# [The task]
In your copy of the data, omit the pictures and keep all else exactly as given.

# [Input data]
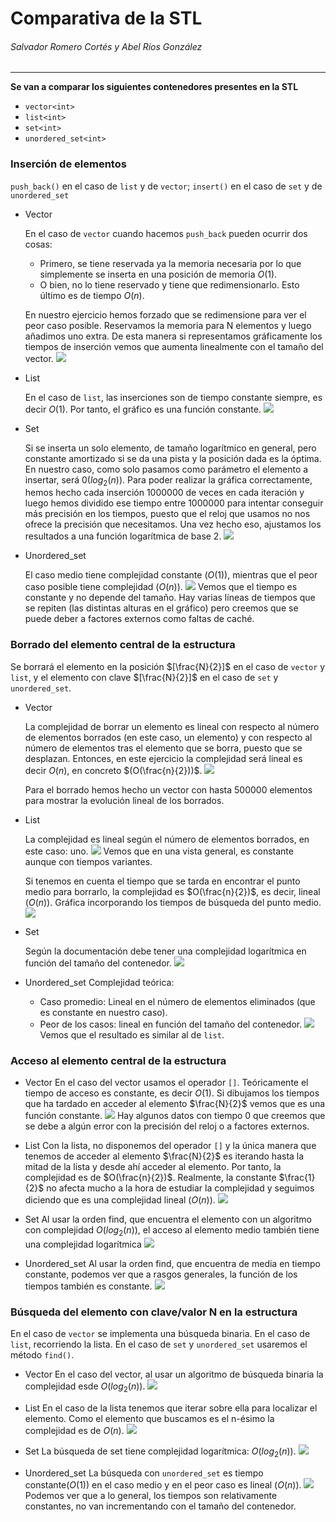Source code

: # Comparativa de la STL
###### Salvador Romero Cortés y Abel Ríos González
---
**Se van a comparar los siguientes contenedores presentes en la STL**
* `vector<int>`
* `list<int>`
* `set<int>`
* `unordered_set<int>`

### Inserción de elementos
`push_back()` en el caso de `list` y de `vector`; `insert()` en el caso de `set` y de `unordered_set`
* Vector

    En el caso de `vector` cuando hacemos `push_back` pueden ocurrir dos cosas:
    * Primero, se tiene reservada ya la memoria necesaria por lo que simplemente se inserta en una posición de memoria $O(1)$. 
    * O bien, no lo tiene reservado y tiene que redimensionarlo. Esto último es de tiempo $O(n)$.

    En nuestro ejercicio hemos forzado que se redimensione para ver el peor caso posible. Reservamos la memoria para N elementos y luego añadimos uno extra. 
    De esta manera si representamos gráficamente los tiempos de inserción vemos que aumenta linealmente con el tamaño del vector.
        ![](https://i.imgur.com/T5bO96A.png)


* List

    En el caso de `list`, las inserciones son de tiempo constante siempre, es decir $O(1)$. Por tanto, el gráfico es una función constante.
    ![](https://i.imgur.com/Cznnacx.png)



* Set

    Si se inserta un solo elemento, de tamaño logarítmico en general, pero constante amortizado si se da una pista y la posición dada es la óptima.
    En nuestro caso, como solo pasamos como parámetro el elemento a insertar, será $0(log_2(n))$.
    Para poder realizar la gráfica correctamente, hemos hecho cada inserción 1000000 de veces en cada iteración y luego hemos dividido ese tiempo entre 1000000 para intentar conseguir más precisión en los tiempos, puesto que el reloj que usamos no nos ofrece la precisión que necesitamos.
    Una vez hecho eso, ajustamos los resultados a una función logarítmica de base 2.
    ![](https://i.imgur.com/MHLwuIo.png)


* Unordered_set

    El caso medio tiene complejidad constante $(O(1))$, mientras que el peor caso posible tiene complejidad $(O(n))$.
    ![](https://i.imgur.com/q8AwDz8.png)
    Vemos que el tiempo es constante y no depende del tamaño. Hay varias líneas de tiempos que se repiten (las distintas alturas en el gráfico) pero creemos que se puede deber a factores externos como faltas de caché.


### Borrado del elemento central de la estructura
Se borrará el elemento en la posición $[\frac{N}{2}]$ en el caso de `vector` y `list`, y el elemento con clave $[\frac{N}{2}]$ en el caso de `set` y `unordered_set`.
* Vector

    La complejidad de borrar un elemento es lineal con respecto al número de elementos borrados (en este caso, un elemento) y con respecto al número de elementos tras el elemento que se borra, puesto que se desplazan. 
    Entonces, en este ejercicio la complejidad será lineal es decir $O(n)$, en concreto $(O(\frac{n}{2}))$.
    ![](https://i.imgur.com/UlCxprZ.png)

    Para el borrado hemos hecho un vector con hasta 500000 elementos para mostrar la evolución lineal de los borrados.
* List

    La complejidad es lineal según el número de elementos borrados, en este caso: uno.
    ![](https://i.imgur.com/92hCsGn.png)
    Vemos que en una vista general, es constante aunque con tiempos variantes.
    
    Si tenemos en cuenta el tiempo que se tarda en encontrar el punto medio para borrarlo, la complejidad es $O(\frac{n}{2})$, es decir, lineal $(O(n))$.
    Gráfica incorporando los tiempos de búsqueda del punto medio.
    ![](https://i.imgur.com/VlMGSSY.png)

* Set

    Según la documentación debe tener una complejidad logarítmica en función del tamaño del contenedor.
![](https://i.imgur.com/4vYpYqi.png)

* Unordered_set
    Complejidad teórica:
    * Caso promedio: Lineal en el número de elementos eliminados (que es constante en nuestro caso). 
    * Peor de los casos: lineal en función  del tamaño del contenedor.
![](https://i.imgur.com/DfLTDgB.png)
    Vemos que el resultado es similar al de `list`.


### Acceso al elemento central de la estructura

* Vector
    En el caso del vector usamos el operador `[]`. Teóricamente el tiempo de acceso es constante, es decir $O(1)$. Si dibujamos los tiempos que ha tardado en acceder al elemento $\frac{N}{2}$ vemos que es una función constante.
![](https://i.imgur.com/nS2TBjv.png)
    Hay algunos datos con tiempo 0 que creemos que se debe a algún error con la precisión del reloj o a factores externos.
* List
    Con la lista, no disponemos del operador `[]` y la única manera que tenemos de acceder al elemento $\frac{N}{2}$ es iterando hasta la mitad de la lista y desde ahí acceder al elemento. Por tanto, la complejidad es de $O(\frac{n}{2})$. Realmente, la constante $\frac{1}{2}$ no afecta mucho a la hora de estudiar la complejidad y seguimos diciendo que es una complejidad lineal ($O(n)$).
    ![](https://i.imgur.com/8MJeVFQ.png)

* Set
    Al usar la orden find, que encuentra el elemento con un algoritmo con complejidad $O(log_2(n))$, el acceso al elemento medio también tiene una complejidad logarítmica
    ![](https://i.imgur.com/ULs8bia.png)

* Unordered_set
    Al usar la orden find, que encuentra de media en tiempo constante, podemos ver que a rasgos generales, la función de los tiempos también es constante.
    ![](https://i.imgur.com/j7u6bft.png)

### Búsqueda del elemento con clave/valor N en la estructura

En el caso de `vector` se implementa una búsqueda binaria.
En el caso de `list`, recorriendo la lista.
En el caso de `set` y `unordered_set` usaremos el método `find()`.

* Vector
    En el caso del vector, al usar un algoritmo de búsqueda binaria la complejidad esde $O(log_2(n))$.
    ![](https://i.imgur.com/nCkK9rV.png)

* List
    En el caso de la lista tenemos que iterar sobre ella para localizar el elemento. Como el elemento que buscamos es el n-ésimo la complejidad es de $O(n)$. 
    ![](https://i.imgur.com/ejYfn3r.png)

* Set
    La búsqueda de set tiene complejidad logarítmica: $O(log_2(n))$.
    ![](https://i.imgur.com/r29Lwjz.png)

* Unordered_set
    La búsqueda con `unordered_set` es tiempo constante($O(1)$) en el caso medio y en el peor caso es lineal ($O(n)$).
    ![](https://i.imgur.com/IkhoNhJ.png)
    Podemos ver que a lo general, los tiempos son relativamente constantes, no van incrementando con el tamaño del contenedor.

# [Task response]
Source code

: # Comparativa de la STL
###### Salvador Romero Cortés y Abel Ríos González
---
**Se van a comparar los siguientes contenedores presentes en la STL**
* `vector<int>`
* `list<int>`
* `set<int>`
* `unordered_set<int>`

### Inserción de elementos
`push_back()` en el caso de `list` y de `vector`; `insert()` en el caso de `set` y de `unordered_set`
* Vector

    En el caso de `vector` cuando hacemos `push_back` pueden ocurrir dos cosas:
    * Primero, se tiene reservada ya la memoria necesaria por lo que simplemente se inserta en una posición de memoria $O(1)$. 
    * O bien, no lo tiene reservado y tiene que redimensionarlo. Esto último es de tiempo $O(n)$.

    En nuestro ejercicio hemos forzado que se redimensione para ver el peor caso posible. Reservamos la memoria para N elementos y luego añadimos uno extra. 
    De esta manera si representamos gráficamente los tiempos de inserción vemos que aumenta linealmente con el tamaño del vector.
        ![](https://i.imgur.com/T5bO96A.png)


* List

    En el caso de `list`, las inserciones son de tiempo constante siempre, es decir $O(1)$. Por tanto, el gráfico es una función constante.
    ![](https://i.imgur.com/Cznnacx.png)



* Set

    Si se inserta un solo elemento, de tamaño logarítmico en general, pero constante amortizado si se da una pista y la posición dada es la óptima.
    En nuestro caso, como solo pasamos como parámetro el elemento a insertar, será $0(log_2(n))$.
    Para poder realizar la gráfica correctamente, hemos hecho cada inserción 1000000 de veces en cada iteración y luego hemos dividido ese tiempo entre 1000000 para intentar conseguir más precisión en los tiempos, puesto que el reloj que usamos no nos ofrece la precisión que necesitamos.
    Una vez hecho eso, ajustamos los resultados a una función logarítmica de base 2.
    ![](https://i.imgur.com/MHLwuIo.png)


* Unordered_set

    El caso medio tiene complejidad constante $(O(1))$, mientras que el peor caso posible tiene complejidad $(O(n))$.
    ![](https://i.imgur.com/q8AwDz8.png)
    Vemos que el tiempo es constante y no depende del tamaño. Hay varias líneas de tiempos que se repiten (las distintas alturas en el gráfico) pero creemos que se puede deber a factores externos como faltas de caché.


### Borrado del elemento central de la estructura
Se borrará el elemento en la posición $[\frac{N}{2}]$ en el caso de `vector` y `list`, y el elemento con clave $[\frac{N}{2}]$ en el caso de `set` y `unordered_set`.
* Vector

    La complejidad de borrar un elemento es lineal con respecto al número de elementos borrados (en este caso, un elemento) y con respecto al número de elementos tras el elemento que se borra, puesto que se desplazan. 
    Entonces, en este ejercicio la complejidad será lineal es decir $O(n)$, en concreto $(O(\frac{n}{2}))$.
    ![](https://i.imgur.com/UlCxprZ.png)

    Para el borrado hemos hecho un vector con hasta 500000 elementos para mostrar la evolución lineal de los borrados.
* List

    La complejidad es lineal según el número de elementos borrados, en este caso: uno.
    ![](https://i.imgur.com/92hCsGn.png)
    Vemos que en una vista general, es constante aunque con tiempos variantes.
    
    Si tenemos en cuenta el tiempo que se tarda en encontrar el punto medio para borrarlo, la complejidad es $O(\frac{n}{2})$, es decir, lineal $(O(n))$.
    Gráfica incorporando los tiempos de búsqueda del punto medio.
    ![](https://i.imgur.com/VlMGSSY.png)

* Set

    Según la documentación debe tener una complejidad logarítmica en función del tamaño del contenedor.
![](https://i.imgur.com/4vYpYqi.png)

* Unordered_set
    Complejidad teórica:
    * Caso promedio: Lineal en el número de elementos eliminados (que es constante en nuestro caso). 
    * Peor de los casos: lineal en función  del tamaño del contenedor.
![](https://i.imgur.com/DfLTDgB.png)
    Vemos que el resultado es similar al de `list`.


### Acceso al elemento central de la estructura

* Vector
    En el caso del vector usamos el operador `[]`. Teóricamente el tiempo de acceso es constante, es decir $O(1)$. Si dibujamos los tiempos que ha tardado en acceder al elemento $\frac{N}{2}$ vemos que es una función constante.
![](https://i.imgur.com/nS2TBjv.png)
    Hay algunos datos con tiempo 0 que creemos que se debe a algún error con la precisión del reloj o a factores externos.
* List
    Con la lista, no disponemos del operador `[]` y la única manera que tenemos de acceder al elemento $\frac{N}{2}$ es iterando hasta la mitad de la lista y desde ahí acceder al elemento. Por tanto, la complejidad es de $O(\frac{n}{2})$. Realmente, la constante $\frac{1}{2}$ no afecta mucho a la hora de estudiar la complejidad y seguimos diciendo que es una complejidad lineal ($O(n)$).
    ![](https://i.imgur.com/8MJeVFQ.png)

* Set
    Al usar la orden find, que encuentra el elemento con un algoritmo con complejidad $O(log_2(n))$, el acceso al elemento medio también tiene una complejidad logarítmica
    ![](https://i.imgur.com/ULs8bia.png)

* Unordered_set
    Al usar la orden find, que encuentra de media en tiempo constante, podemos ver que a rasgos generales, la función de los tiempos también es constante.
    ![](https://i.imgur.com/j7u6bft.png)

### Búsqueda del elemento con clave/valor N en la estructura

En el caso de `vector` se implementa una búsqueda binaria.
En el caso de `list`, recorriendo la lista.
En el caso de `set` y `unordered_set` usaremos el método `find()`.

* Vector
    En el caso del vector, al usar un algoritmo de búsqueda binaria la complejidad esde $O(log_2(n))$.
    ![](https://i.imgur.com/nCkK9rV.png)

* List
    En el caso de la lista tenemos que iterar sobre ella para localizar el elemento. Como el elemento que buscamos es el n-ésimo la complejidad es de $O(n)$. 
    ![](https://i.imgur.com/ejYfn3r.png)

* Set
    La búsqueda de set tiene complejidad logarítmica: $O(log_2(n))$.
    ![](https://i.imgur.com/r29Lwjz.png)

* Unordered_set
    La búsqueda con `unordered_set` es tiempo constante($O(1)$) en el caso medio y en el peor caso es lineal ($O(n)$).
    ![](https://i.imgur.com/IkhoNhJ.png)
    Podemos ver que a lo general, los tiempos son relativamente constantes, no van incrementando con el tamaño del contenedor.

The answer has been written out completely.